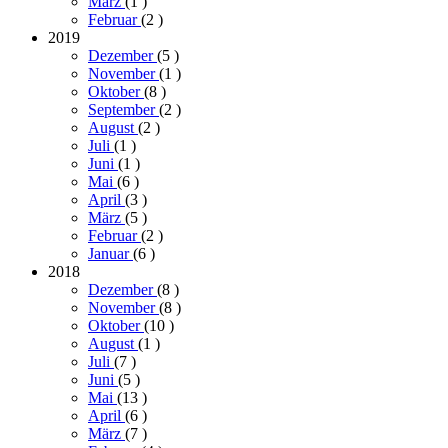
März
(1
)
Februar
(2
)
2019
Dezember
(5
)
November
(1
)
Oktober
(8
)
September
(2
)
August
(2
)
Juli
(1
)
Juni
(1
)
Mai
(6
)
April
(3
)
März
(5
)
Februar
(2
)
Januar
(6
)
2018
Dezember
(8
)
November
(8
)
Oktober
(10
)
August
(1
)
Juli
(7
)
Juni
(5
)
Mai
(13
)
April
(6
)
März
(7
)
============
- _Your goal_:
Output all of the listing above, exactly as given, but without its pictures.

- _Result of the exercise_:
März
(1
)
Februar
(2
)
2019
Dezember
(5
)
November
(1
)
Oktober
(8
)
September
(2
)
August
(2
)
Juli
(1
)
Juni
(1
)
Mai
(6
)
April
(3
)
März
(5
)
Februar
(2
)
Januar
(6
)
2018
Dezember
(8
)
November
(8
)
Oktober
(10
)
August
(1
)
Juli
(7
)
Juni
(5
)
Mai
(13
)
April
(6
)
März
(7
)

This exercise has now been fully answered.